Higher interest rates could pressure the stretched valuations of tech stocks, so companies need to deliver impressive numbers in coming weeks, said Kim Forrest, chief investment officer at Bokeh Capital Partners.
“To have the (stock) price go up even in a rising rate/falling multiple environment, you have to show demand for the product,” she said.
The tech sector is trading at about 27 times earnings estimates for the next 12 months, near its highest in 18 years, compared to 21 times for the overall S&P 500, according to Refinitiv Datstream.
Netflix, whose shares have slumped over 14% to start the year, reports on Thursday, the first results from the closely watched “FAANG” group of large growth companies. Investors will watch the streaming giant’s plans for generating content and its outlook for subscribers.
“If they can surprise to the upside on the number of subscribers, I think that is going to be great for the stock price,” said King Lip, chief strategist at Baker Avenue Asset Management, which owns Netflix shares.
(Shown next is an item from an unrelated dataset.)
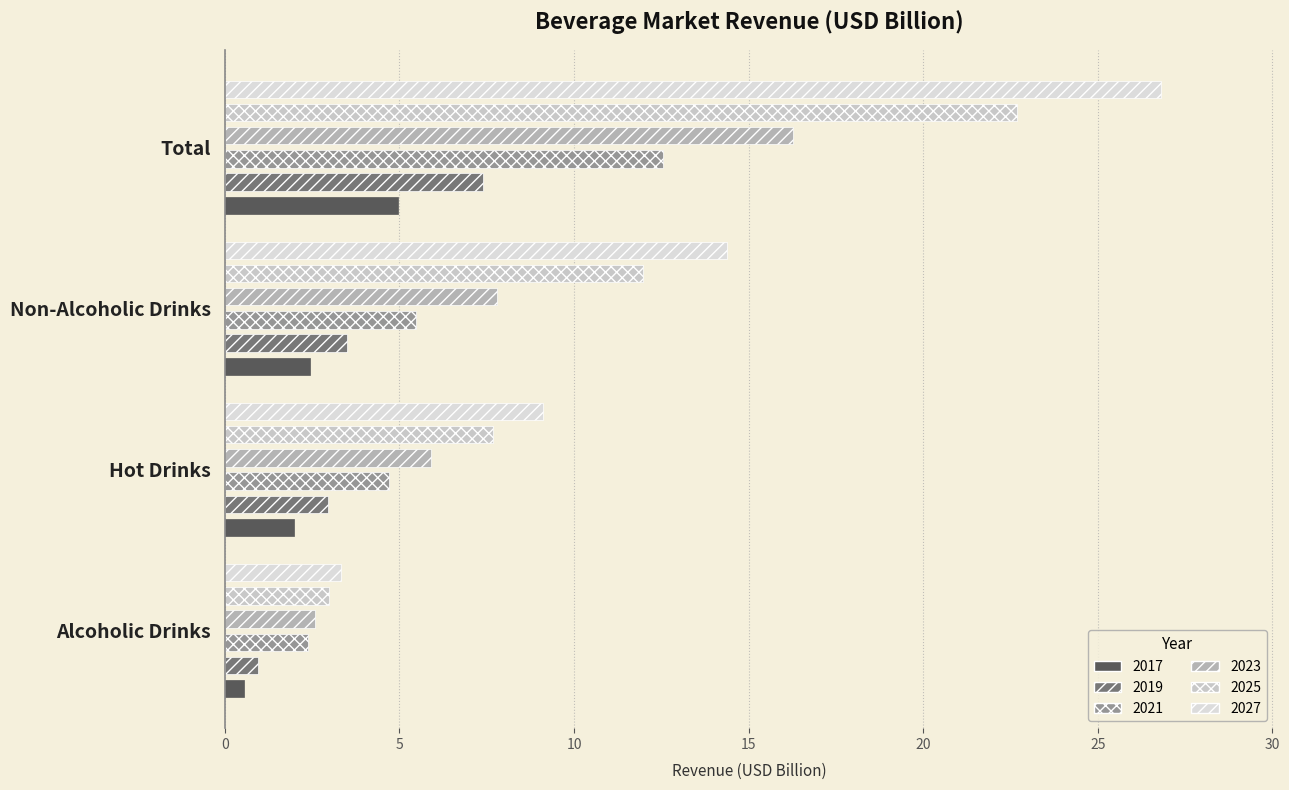

How many bars are there in total?

24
Among the tech and growth names that have struggled in January are Adobe and Salesforce.com, both down about 9%, and DocuSign, which has dropped about 15%.
The ARK Innovation ETF, which is filled with growth stocks and was the top-performing U.S. equity fund tracked by Morningstar in 2020, is down over 16% so far this year.
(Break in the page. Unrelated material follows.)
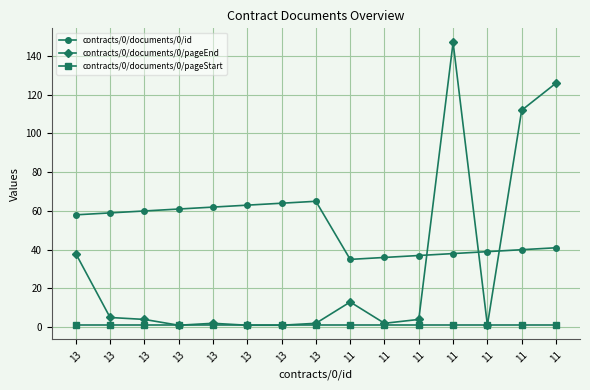

Reading left to right, what are all the values shown in this chart?

contracts/0/documents/0/id: 13=58	13=59	13=60	13=61	13=62	13=63	13=64	13=65	11=35	11=36	11=37	11=38	11=39	11=40	11=41
contracts/0/documents/0/pageEnd: 13=38	13=5	13=4	13=1	13=2	13=1	13=1	13=2	11=13	11=2	11=4	11=147	11=1	11=112	11=126
contracts/0/documents/0/pageStart: 13=1	13=1	13=1	13=1	13=1	13=1	13=1	13=1	11=1	11=1	11=1	11=1	11=1	11=1	11=1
Yet not everyone is convinced Treasury yields will rise much more, or that investors should flee tech shares as the Fed raises rates.
Analysts at Goldman Sachs see the 10-year Treasury yield rising to 2% by the end of the year, “suggesting only a modest further move in longer-term yields,” while “the likelihood of slowing economic growth in 2022 is an argument in favor of growth stocks.”
The yield on the 10-year Treasury note stood at 1.76% on Friday, after topping 1.8% earlier in the week.
A study by the Wells Fargo Investment Institute, meanwhile, found the tech sector appreciated an average of 48.1% during five periods of rising interest rates since the 1990s.
The Wells Fargo institute has a favorable rating on the tech sector, along with communication services, industrials and financials.
“This is all a very recent thing where people have almost talked themselves into tech as being rate sensitive,” said Sameer Samana, senior global market strategist at the Wells Fargo institute.